The district court concluded that only services that provide access to the Internet as a whole are covered by this definition. But the definition of “interactive computer service” on its face covers “any” information services or other systems, as long as the service or system allows “multiple users” to access “a computer server.” Further, the statute repeatedly refers to “the Internet and other interactive computer services,” (emphasis added), making clear that the statutory immunity extends beyond the Internet itself. §§ 230(a)(3), (a)(4), (b)(1), (b)(2), and (f)(3). Also, the definition of “interactive computer service” after the broad definitional language, states that the definition “includ[es] specifically a service or system that provides access to the Internet,”§ 230(f)(2) (emphasis added), thereby confirming that services providing access to the Internet as a whole are only a subset of the services to which the statutory immunity applies.

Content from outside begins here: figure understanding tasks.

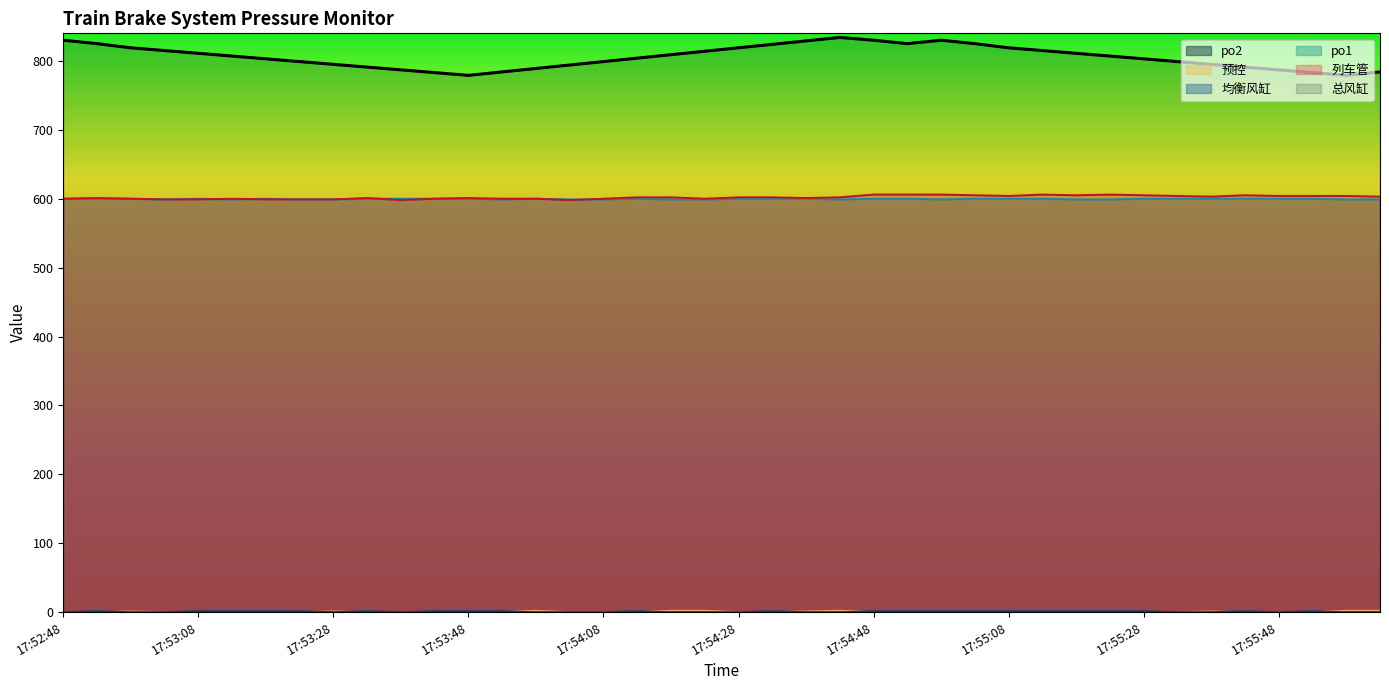

Reading right to left, transcribe all the data shown in this chart.

总风缸: 784	779	783	787	791	795	799	803	807	811	815	819	825	830	825	830	834	829	824	819	814	809	804	799	794	789	784	779	783	787	791	795	799	803	807	811	815	819	825	830
列车管: 603	604	604	604	605	603	604	605	606	605	606	604	605	606	606	606	602	601	602	602	600	602	602	600	598	600	600	601	600	598	601	599	599	599	600	599	599	600	601	600
均衡风缸: 0	0	1	0	1	0	0	1	1	1	1	1	1	1	1	1	0	0	1	0	0	0	1	0	0	0	1	1	1	0	1	0	1	1	1	1	0	0	1	0
po1: 599	599	600	600	600	600	600	600	599	599	600	600	600	599	600	600	599	600	600	600	599	599	600	599	599	600	599	600	600	600	600	599	599	600	599	600	599	600	600	600
预控: 2	2	0	0	0	1	0	0	0	0	0	0	0	0	0	0	2	1	0	0	2	2	0	0	0	2	0	0	0	0	0	1	0	0	0	0	0	1	0	0
po2: 0	0	1	0	1	0	0	1	1	1	1	1	1	1	1	1	0	0	1	0	0	0	1	0	0	0	1	1	1	0	1	0	1	1	1	1	0	0	1	0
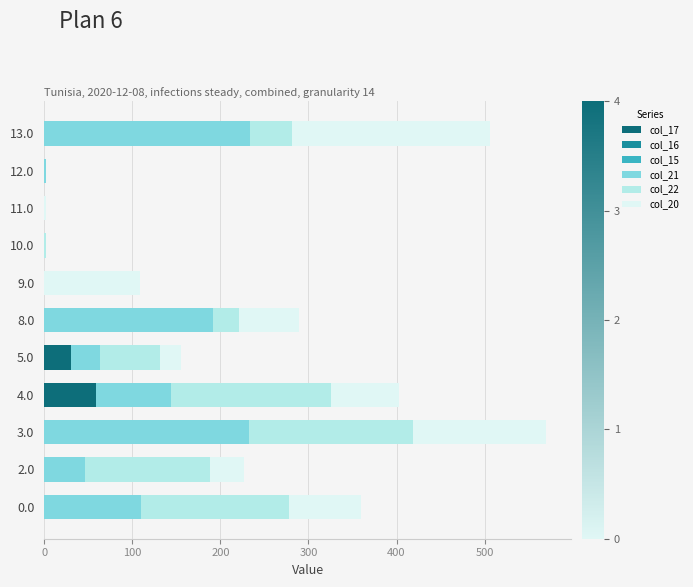

What is the sum of all col_17 values?

89.9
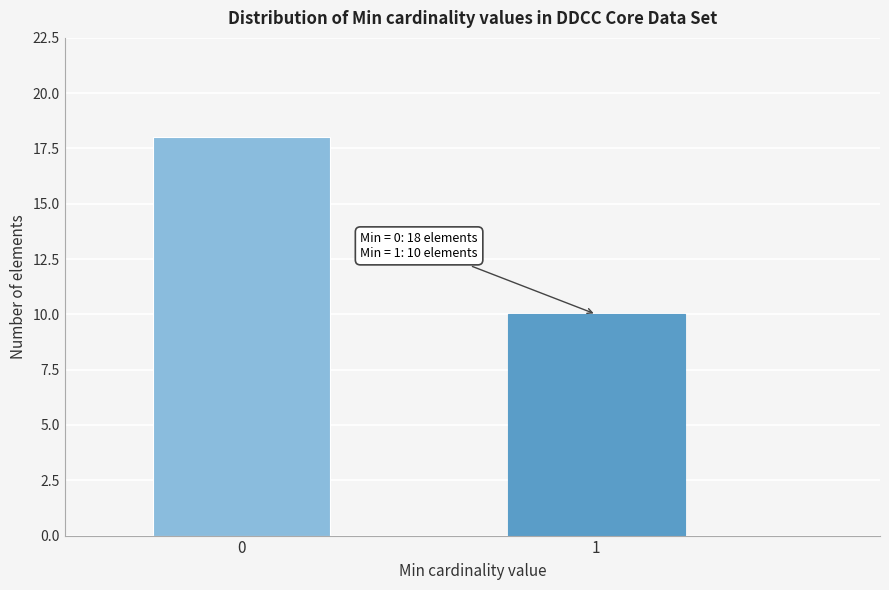

Reading left to right, transcribe all the data shown in this chart.

0=18	1=10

There is, however, no need here to decide whether a listserv or website itself fits the broad statutory definition of “interactive computer service,” because the language of § 230(c)(1) confers immunity not just on “providers” of such services, but also on “users” of such services. § 230(c)(1).

There is no dispute that the Network uses interactive computer services to distribute its on-line mailing and to post the listserv on its website. Indeed, to make its website available and to mail out the listserv, the Network must access the Internet through some form of “interactive computer service.” Thus, both the Network website and the listserv are potentially immune under § 230.

Critically, however, § 230 limits immunity to information “provided by another information content provider.” § 230(c)(1). An “information content provider” is defined by the statute to mean “any person or entity that is responsible, in whole or in part, for the creation or development of information provided through the Internet or any other interactive computer service.” § 230(f)(3). The reference to “another information content provider” (emphasis added) distinguishes the circumstance in which the interactive computer service itself meets the definition of “information content provider” with respect to the information in question. The pertinent question therefore becomes whether Smith was the sole content provider of his e-mail, or whether Cremers can also be considered to have “creat[ed]” or “develop[ed]” Smith’s e-mail message forwarded to the listserv.

Obviously, Cremers did not create Smith’s e-mail. Smith composed the e-mail entirely on his own. Nor do Cremers’s minor alterations of Smith’s e-mail prior to its posting or his choice to publish the e-mail (while rejecting other e-mails for inclusion in the listserv) rise to the level of “development.” As we have seen, a central purpose of the Act was to protect from liability service providers and users who take some affirmative steps to edit the material posted. Also, the exclusion of “publisher” liability necessarily precludes liability for exercising the usual prerogative of publishers to choose among proffered material and to edit the material published while retaining its basic form and message.